> EXERCISE OBJECTIVE
Copy out exactly, from the entries that follow, the line holding "left hip: (622, 305)", the line holding "left eye: (296, 189)", and all lines between them, but no pictures.

== EXCERPTED RECORDS

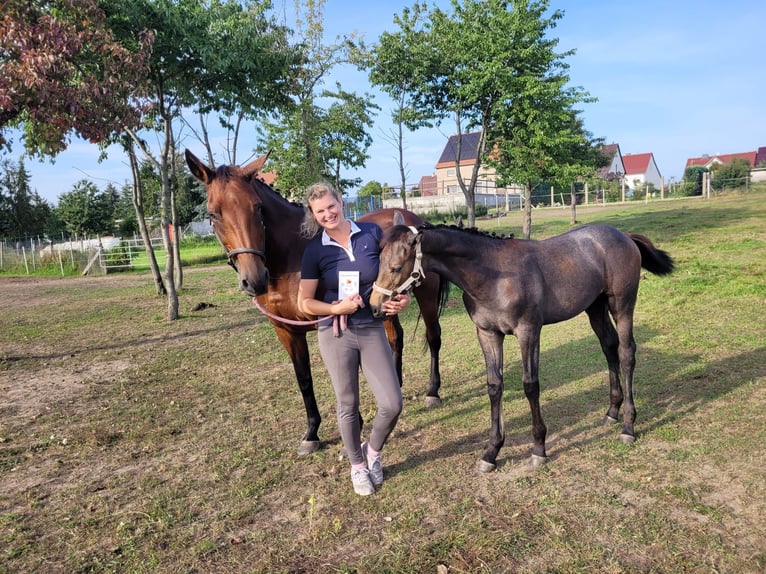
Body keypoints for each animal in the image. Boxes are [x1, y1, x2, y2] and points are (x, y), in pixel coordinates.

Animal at [185, 151, 450, 456]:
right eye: (213, 213)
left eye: (258, 208)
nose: (254, 280)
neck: (290, 259)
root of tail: (414, 219)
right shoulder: (286, 331)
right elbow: (304, 378)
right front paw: (311, 433)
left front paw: (355, 423)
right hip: (384, 305)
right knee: (396, 338)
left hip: (426, 295)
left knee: (433, 336)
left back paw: (432, 392)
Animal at [368, 218, 676, 474]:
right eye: (378, 262)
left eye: (396, 267)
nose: (374, 306)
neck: (494, 276)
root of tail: (623, 235)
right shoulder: (488, 334)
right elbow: (494, 386)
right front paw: (491, 452)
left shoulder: (528, 332)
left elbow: (530, 385)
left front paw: (539, 448)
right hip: (595, 307)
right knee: (609, 347)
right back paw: (612, 412)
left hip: (622, 305)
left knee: (626, 353)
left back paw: (628, 425)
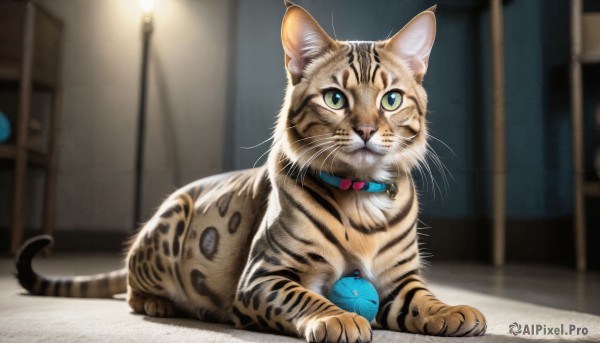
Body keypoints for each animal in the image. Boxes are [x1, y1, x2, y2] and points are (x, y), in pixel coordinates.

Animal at [16, 2, 488, 342]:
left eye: (391, 100)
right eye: (335, 98)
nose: (368, 130)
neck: (359, 199)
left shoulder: (399, 278)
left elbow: (423, 298)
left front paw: (452, 309)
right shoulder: (264, 275)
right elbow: (308, 299)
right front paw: (338, 317)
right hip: (169, 228)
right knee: (133, 288)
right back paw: (159, 303)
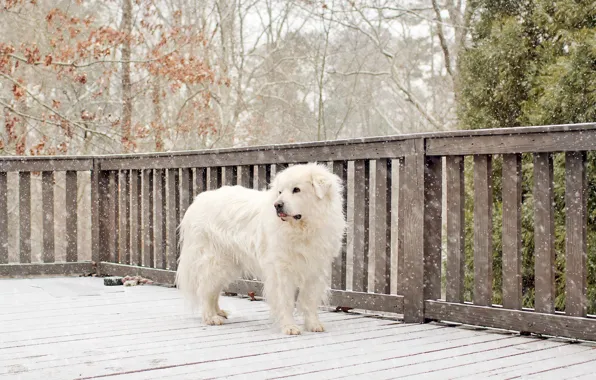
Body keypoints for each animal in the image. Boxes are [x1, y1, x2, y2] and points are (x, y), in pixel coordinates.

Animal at [175, 162, 344, 334]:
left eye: (296, 189)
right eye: (280, 192)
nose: (277, 205)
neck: (302, 229)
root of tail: (198, 200)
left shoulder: (315, 269)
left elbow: (309, 300)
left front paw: (313, 324)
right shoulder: (281, 270)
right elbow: (285, 301)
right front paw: (289, 326)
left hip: (228, 264)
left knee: (213, 290)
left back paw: (219, 312)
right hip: (214, 261)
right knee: (205, 289)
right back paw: (211, 317)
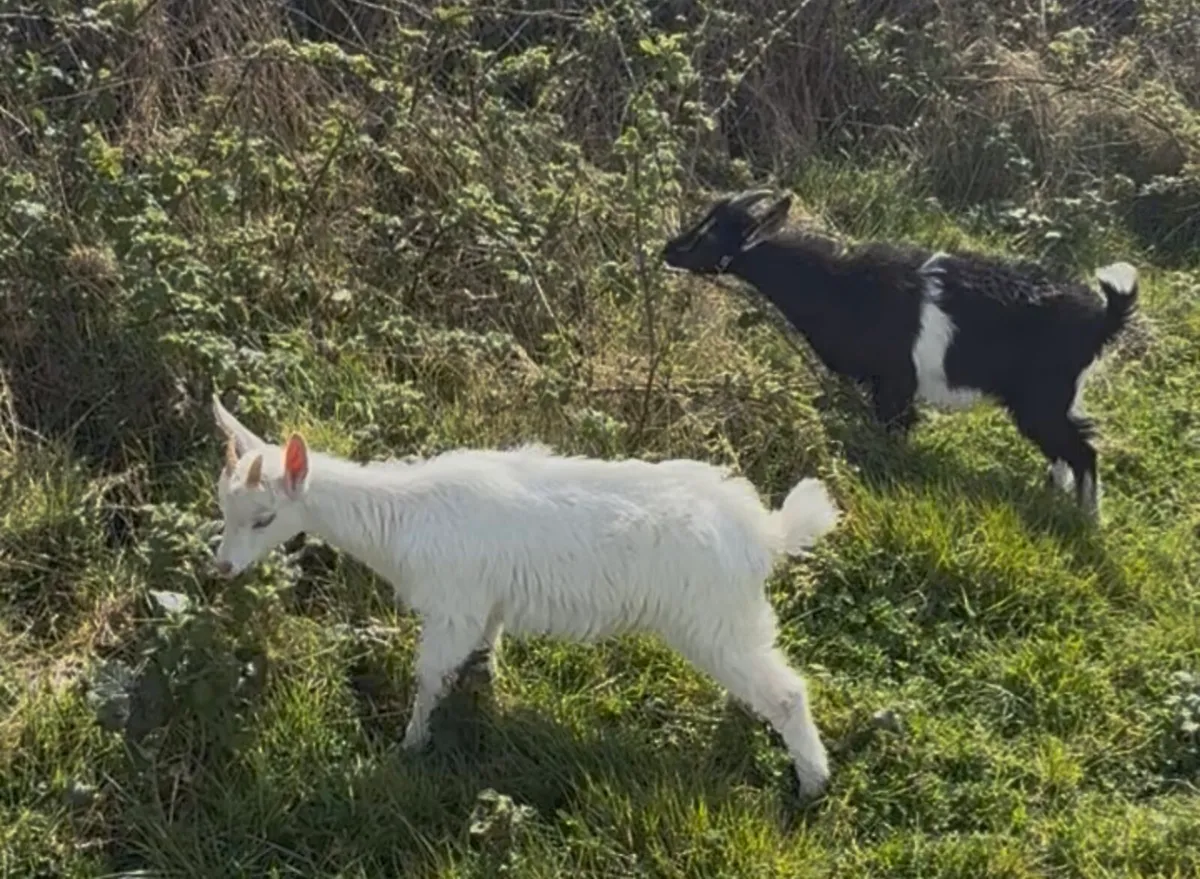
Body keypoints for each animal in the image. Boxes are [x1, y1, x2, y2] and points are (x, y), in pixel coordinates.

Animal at [210, 394, 843, 797]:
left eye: (264, 518)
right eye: (223, 506)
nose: (222, 568)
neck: (402, 516)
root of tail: (764, 534)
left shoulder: (454, 604)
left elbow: (429, 678)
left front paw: (409, 748)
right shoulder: (485, 603)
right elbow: (484, 651)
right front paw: (483, 691)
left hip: (712, 616)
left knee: (788, 693)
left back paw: (812, 785)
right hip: (730, 620)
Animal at [661, 188, 1140, 520]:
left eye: (709, 236)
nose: (667, 249)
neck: (839, 285)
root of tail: (1102, 319)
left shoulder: (893, 385)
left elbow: (893, 433)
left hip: (1041, 400)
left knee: (1083, 451)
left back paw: (1087, 519)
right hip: (1057, 401)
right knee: (1066, 449)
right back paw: (1055, 495)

====

> SOLUTION TO THE EXERCISE
left hip: (622, 305)
left knee: (626, 353)
left back paw: (628, 425)
Body keypoints for each animal in the image. Boxes are [x1, y1, x2, y2] and points are (x, y), in pixel coordinates.

Animal at [16, 2, 488, 342]:
left eye: (391, 100)
right eye: (335, 98)
nose: (368, 130)
neck: (359, 199)
left shoulder: (399, 278)
left elbow: (423, 298)
left front paw: (452, 309)
right shoulder: (264, 275)
right elbow: (308, 299)
right front paw: (338, 317)
right hip: (169, 228)
right knee: (133, 288)
right back paw: (159, 303)
Body keypoints for each animal in the image. Boxes are [x1, y1, x2, y2] and points are (x, y), in pixel coordinates.

Animal at [175, 162, 344, 334]:
left eye: (296, 189)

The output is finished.